The new framing reminded her of a seemingly innocuous annual tradition: watching fireworks with her family and friends on July 4th as a child.
In past years, once the fireworks started she was completely captivated by their magnificent pageantry. Starting with an expectant stillness that blankets the world.
Then, with an audacious suddenness, the sky is pierced by a tumultuous burst of color - an eruption of incomprehensible brilliance. The sublime orchestra of human ingenuity against the backdrop of the cosmos.
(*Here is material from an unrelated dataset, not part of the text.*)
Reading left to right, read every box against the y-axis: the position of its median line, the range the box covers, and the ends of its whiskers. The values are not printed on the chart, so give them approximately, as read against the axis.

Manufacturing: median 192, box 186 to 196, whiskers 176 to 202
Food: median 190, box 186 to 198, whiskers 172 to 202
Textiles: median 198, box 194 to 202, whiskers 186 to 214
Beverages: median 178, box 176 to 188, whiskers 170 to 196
Each firework was a brief yet triumphant testament to man's audacity against the stoic, unchanging night.
But that night, she and her family arrived early to get "good seats", and for the first time, she could see the people launching the fireworks.
She realized there were people all these years; behind the scenes, orchestrating the show, and emblazoning the sky into the spectacular movie she had been watching. She kept thinking about it for days and came to the realization:
“I want to be the person launching the fireworks.”
stages of freefall
To understand and make the most of mental freefall, we must first accept, embrace, and appreciate the experience. A hyperfixation that starts and ends with the mind on itself.
The initial stage of freefall is similar to the feeling as a wave crashes into you; a brutal chaos of uncertainty and doubt that pulls you beneath the surface. As we plunge deeper, we enter a stage of exploration - a feverish dance with our own unruly thoughts and effervescent feelings.
It is crucial here to not resist the dance but rather to become a willing partner, moving with the rhythm, and understanding its nuances. This introspective dance eventually brings us to the final stage - the doubtful serenity as we wash ashore - where clarity dawns and certainty takes root as we find solid footing.
We emerge anew, freshly absolved from our once-quixotic beliefs, to forge ahead unafraid to reveal the contractions we currently hold dear, waiting to be unearthed.